### [Task instructions]
Skip the pictures. Give all the data again exactly.

### [Material shown]
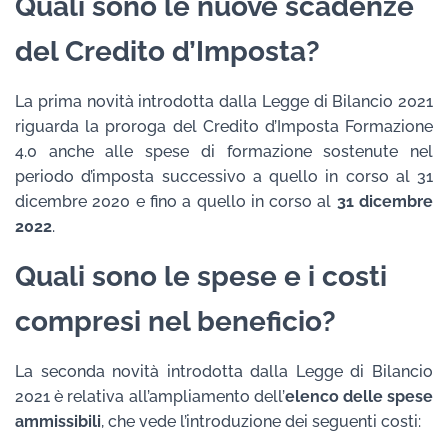
Quali sono le nuove scadenze
del Credito d’Imposta?
La prima novità introdotta dalla Legge di Bilancio 2021
riguarda la proroga del Credito d’Imposta Formazione
4.0 anche alle spese di formazione sostenute nel
periodo d’imposta successivo a quello in corso al 31
dicembre 2020 e fino a quello in corso al
31 dicembre
2022
.
Quali sono le spese e i costi
compresi nel beneficio?
La seconda novità introdotta dalla Legge di Bilancio
2021 è relativa all’ampliamento dell’
elenco delle spese
ammissibili
, che vede l’introduzione dei seguenti costi:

### [Expected answer]
Quali sono le nuove scadenze
del Credito d’Imposta?
La prima novità introdotta dalla Legge di Bilancio 2021
riguarda la proroga del Credito d’Imposta Formazione
4.0 anche alle spese di formazione sostenute nel
periodo d’imposta successivo a quello in corso al 31
dicembre 2020 e fino a quello in corso al
31 dicembre
2022
.
Quali sono le spese e i costi
compresi nel beneficio?
La seconda novità introdotta dalla Legge di Bilancio
2021 è relativa all’ampliamento dell’
elenco delle spese
ammissibili
, che vede l’introduzione dei seguenti costi:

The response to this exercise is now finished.